Oh my. Dirty Esmeralda was nothing like she’d expected. She tried to picture her husband...and this woman...
“Who is it, Antha?” came a strident and slightly accented voice.
“Some fine lady.” The old woman turned back to Minette with a scowl. “If you come to ask Esme to leave off with your husband, you’d best take it up with him yourself.”
“That’s not why I’m here,” said Minette. A statuesque woman appeared behind the crone. She was stunningly beautiful, with wide brown eyes and copious amounts of wavy black hair.
“Why are you here then?” She was in a pale pink dressing gown, with a cup of tea. “This is my resting time, you know.”
“Are you Dirty Esmeralda?” Minette asked.
“I might be. It depends on who’s asking.”
“Oh.” Now that she was face to face with this doe-eyed, enchanting creature, she completely lost her nerve. If this was what August preferred, she had no chance at winning his atten
tions. “You’ll think I’m silly,” she blurted out. “I’ve only come to ask your advice on how to... Well, this is terribly humiliating, but my husband and I have been married for three weeks now and he hasn’t... Well.” Minette looked around. “Perhaps I ought not to have come. I’m sure you are in great need of...of rest.”
She turned to leave, but the voluptuous woman stopped her with a hand upon her arm. “It’s cold as blazes today. Come inside a little while, and have some tea.”
The old woman shuffled off, and Esmeralda led her into a cozy sitting room with deep pink velvet-paneled walls and a roaring fireplace. She offered her a seat on a luxuriously embroidered divan, and perched upon the chair opposite. Antha took Minette’s cloak and brought her some tea as she stared about the parlor in wonder. These ladies of the night lived rather like royalty. A white ball of fur jumped in Minette’s lap and rubbed a cold nose against her chin. After a closer investigation—and a sneeze—Minette identified the creature as feline.
“I’ve never seen a cat like this before,” she said, putting down her tea to stroke its long, wispy fur.
“I got it as a gift, from a place called Persia. Shoo her away if she bothers you, but I’ll tell you she doesn’t often sit in people’s laps. She must like you.”

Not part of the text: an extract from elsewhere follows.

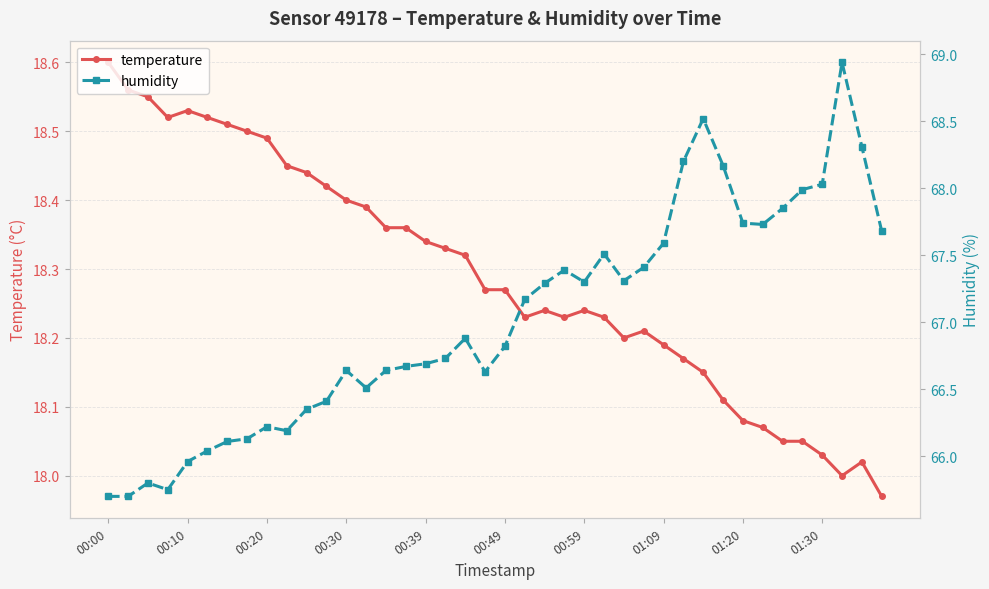

How many data points in temperature are less than 18?

1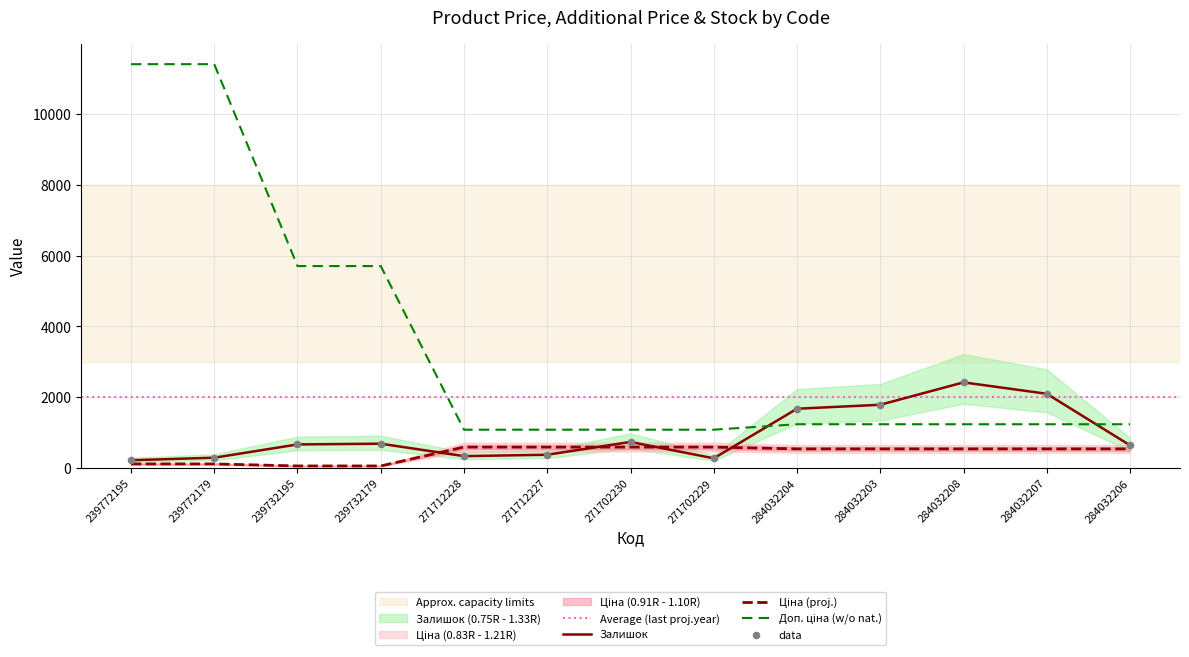

Which series has the widest spread of Y values?

Доп. ціна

“I like cats.” Minette scratched it behind the ears. “Unfortunately, they make me sneeze.”
“Go on then, Salome,” she said to the cat, lifting her from Minette’s lap. “Go to the kitchen and ask Antha for some cream.”
Minette sniffled and brushed the cat fur from her fingers. “I don’t have much time, so I suppose I must be very bold and wade right into matters. I need a favor. A great, desperate, very important favor, which I will do my best to repay if I ever have the chance. Oh, I ought to have said my name is Minette.”
“You can call me Esme.” The woman watched her in a rather amused way. “You’ve recently married Lord Augustine, haven’t you?”